Manœuvres des doctrinaires. — Louis-Philippe fait de la popularité. — Le ministère Laffitte. — Le roi se débarrasse de Lafayette. — L’œuvre législative consolide le régime censitaire. — Démission d’Odilon Barrot et de Dupont (de l’Eure). — Les agitations pour la Pologne. — Du travail ou du pain ! — La curée.


Les deux cent vingt et un députés opposants, dont la réélection avait décidé les ministres de Charles X au coup d’État des ordonnances de juillet, ne formaient pas un parti homogène, sinon dans leur hostilité contre l’absolutisme politique et la domination cléricale. Les doctrinaires, tels Royer-Collard et Guizot, n’avaient rien de commun avec les libéraux, sinon que ceux-ci avaient voulu Louis-Philippe, tandis que ceux-là l’avaient accepté contraints par la vacance du pouvoir et la force des baïonnettes de l’insurrection. Les libéraux, même, n’étaient guère homogènes, en outre des caractères et des tempéraments particuliers, qui portaient des hommes tels que Thiers à considérer le libéralisme comme un moyen de pouvoir, tandis, que d’autres, tels que Laffitte, considéraient le pouvoir comme un moyen de réaliser la doctrine libérale.

Le premier ministère, celui du 11 août, présidé par Dupont (de l’Eure), c’est-à-dire, par un républicain résigné à la monarchie par impossibilité de faire la République, était, nous l’avons dit, composé des éléments hétérogènes qui avaient voulu, accepté ou subi le changement de régime. Laffitte et Dupont (de l’Eure) y avaient, de par les barricades à peine démolies, situation prépondérante. Ils étaient les garants de Louis-Philippe devant la révolution encore grondante. C’est assez dire que la Chambre des députés les supportait avec plus d’impatience encore que le roi. Celui-ci, encore mal assis sur son trône, savait, pour avoir traversé deux révolutions, que les barricades peuvent détruire ce qu’elles ont édifié. La première révolution, dans sa phase populaire, l’avait coiffé du bonnet rouge.

■ **ENTRÉES FOURNIES**:

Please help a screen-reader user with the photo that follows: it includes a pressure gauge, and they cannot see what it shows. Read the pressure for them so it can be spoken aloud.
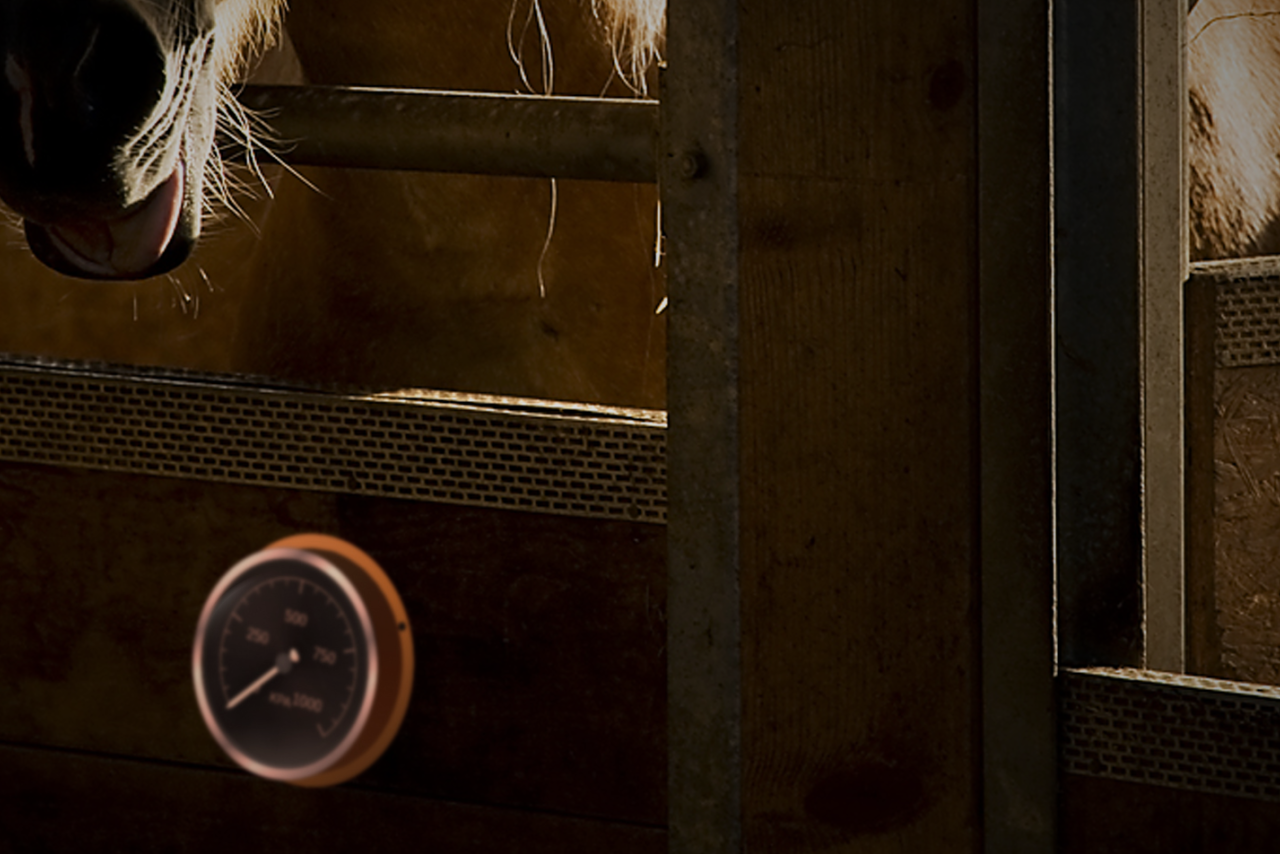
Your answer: 0 kPa
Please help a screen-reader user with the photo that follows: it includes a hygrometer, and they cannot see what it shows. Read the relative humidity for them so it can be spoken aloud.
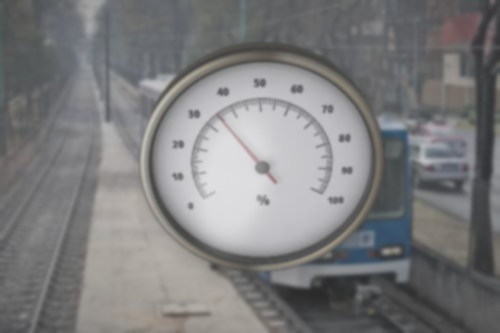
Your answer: 35 %
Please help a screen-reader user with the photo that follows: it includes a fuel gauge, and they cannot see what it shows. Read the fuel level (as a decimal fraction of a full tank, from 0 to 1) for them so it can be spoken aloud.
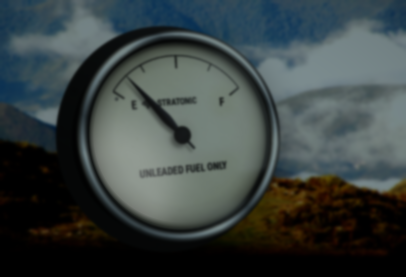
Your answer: 0.125
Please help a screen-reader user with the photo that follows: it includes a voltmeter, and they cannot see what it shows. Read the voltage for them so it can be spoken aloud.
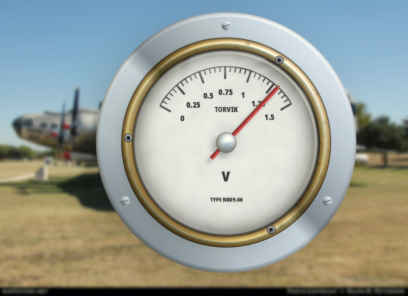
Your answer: 1.3 V
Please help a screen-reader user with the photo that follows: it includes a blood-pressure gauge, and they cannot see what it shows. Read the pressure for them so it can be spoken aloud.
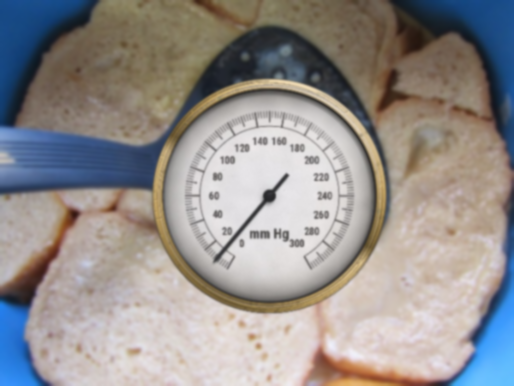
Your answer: 10 mmHg
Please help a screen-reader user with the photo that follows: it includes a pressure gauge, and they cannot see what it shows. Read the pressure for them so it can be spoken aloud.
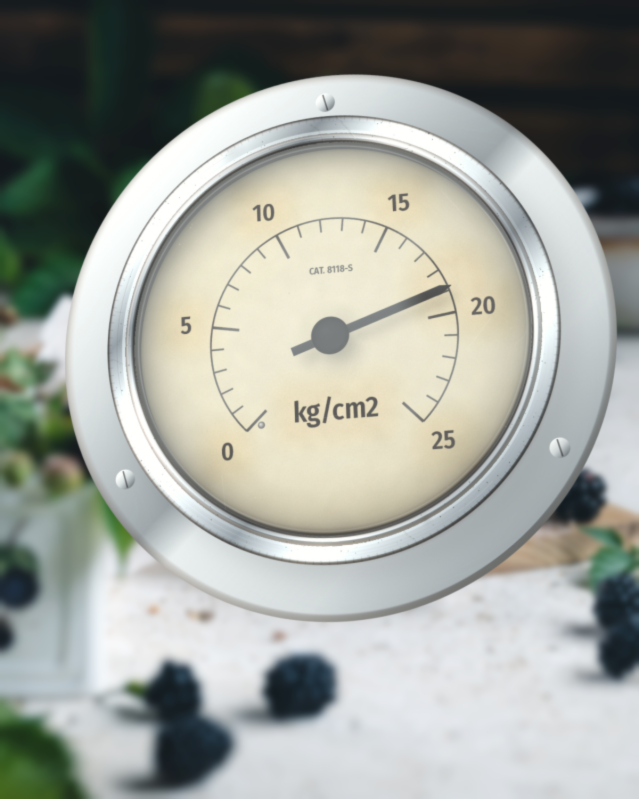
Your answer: 19 kg/cm²
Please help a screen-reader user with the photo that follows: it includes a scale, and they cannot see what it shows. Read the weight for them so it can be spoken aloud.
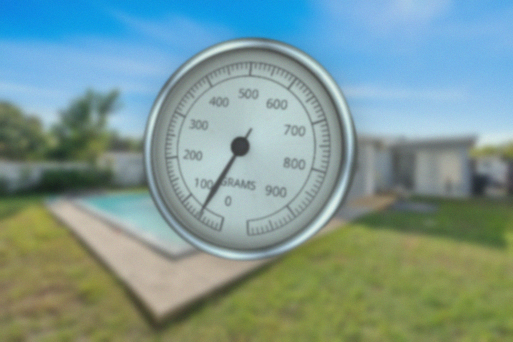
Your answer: 50 g
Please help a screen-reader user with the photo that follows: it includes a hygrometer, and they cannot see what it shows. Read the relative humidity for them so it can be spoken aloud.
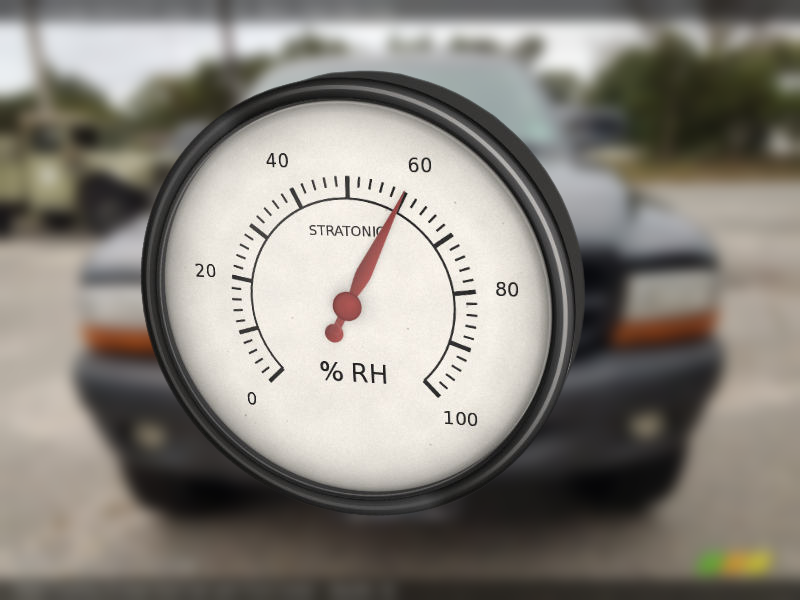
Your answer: 60 %
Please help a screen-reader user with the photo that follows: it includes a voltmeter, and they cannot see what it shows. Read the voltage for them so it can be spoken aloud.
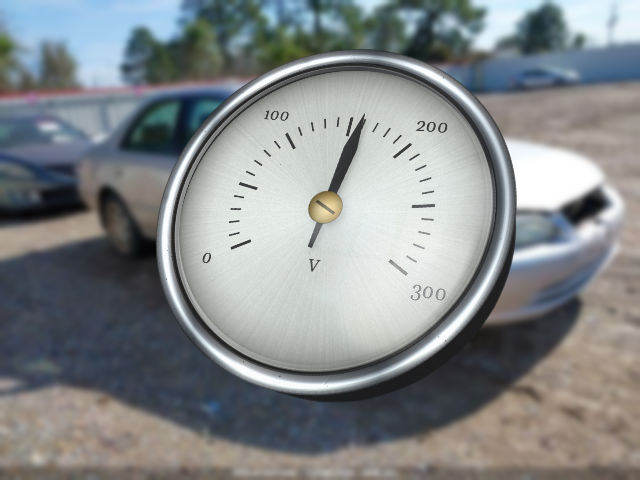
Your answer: 160 V
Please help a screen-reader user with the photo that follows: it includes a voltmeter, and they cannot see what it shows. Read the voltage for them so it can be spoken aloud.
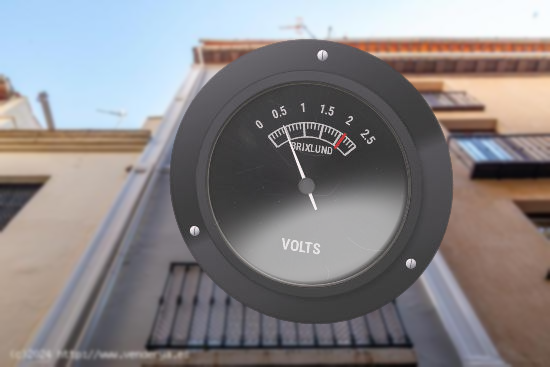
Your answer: 0.5 V
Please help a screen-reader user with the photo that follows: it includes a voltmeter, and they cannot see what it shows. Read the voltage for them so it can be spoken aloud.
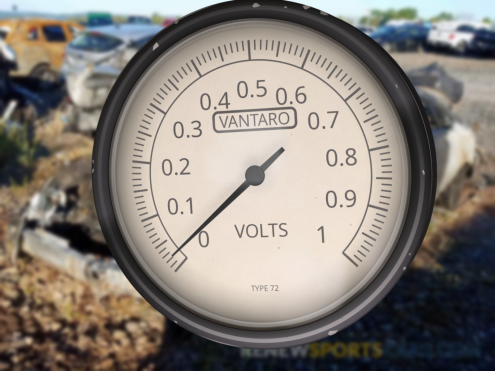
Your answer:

■ **LISTE DES TÂCHES**:
a) Citez le passage du texte sur les débuts du règne de Louis-Philippe qui s'ouvre sur les mots « Le premier ministère, celui » et se clôt sur « du bonnet rouge. ».
b) Disposez en tableau Markdown, avec une colonne « N° » pour le numéro de rang et une colonne « Contenu » pour la ligne, les lignes des entrées allant de celle qui contient « a scale, and » jusqu'à la fin des entrées, bornes comprises, sans les lignes vides. Laissez les images hors de la réponse.
Le texte et les entrées proviennent de sources distinctes.

■ **RÉPONSES AUX TÂCHES**:
a)
Le premier ministère, celui du 11 août, présidé par Dupont (de l’Eure), c’est-à-dire, par un républicain résigné à la monarchie par impossibilité de faire la République, était, nous l’avons dit, composé des éléments hétérogènes qui avaient voulu, accepté ou subi le changement de régime. Laffitte et Dupont (de l’Eure) y avaient, de par les barricades à peine démolies, situation prépondérante. Ils étaient les garants de Louis-Philippe devant la révolution encore grondante. C’est assez dire que la Chambre des députés les supportait avec plus d’impatience encore que le roi. Celui-ci, encore mal assis sur son trône, savait, pour avoir traversé deux révolutions, que les barricades peuvent détruire ce qu’elles ont édifié. La première révolution, dans sa phase populaire, l’avait coiffé du bonnet rouge.

b)
| N° | Contenu |
|---|---|
| 1 | Please help a screen-reader user with the photo that follows: it includes a scale, and they cannot see what it shows. Read the weight for them so it can be spoken aloud. |
| 2 | Your answer: 50 g |
| 3 | Please help a screen-reader user with the photo that follows: it includes a hygrometer, and they cannot see what it shows. Read the relative humidity for them so it can be spoken aloud. |
| 4 | Your answer: 60 % |
| 5 | Please help a screen-reader user with the photo that follows: it includes a voltmeter, and they cannot see what it shows. Read the voltage for them so it can be spoken aloud. |
| 6 | Your answer: 160 V |
| 7 | Please help a screen-reader user with the photo that follows: it includes a voltmeter, and they cannot see what it shows. Read the voltage for them so it can be spoken aloud. |
| 8 | Your answer: 0.5 V |
| 9 | Please help a screen-reader user with the photo that follows: it includes a voltmeter, and they cannot see what it shows. Read the voltage for them so it can be spoken aloud. |
| 10 | Your answer: |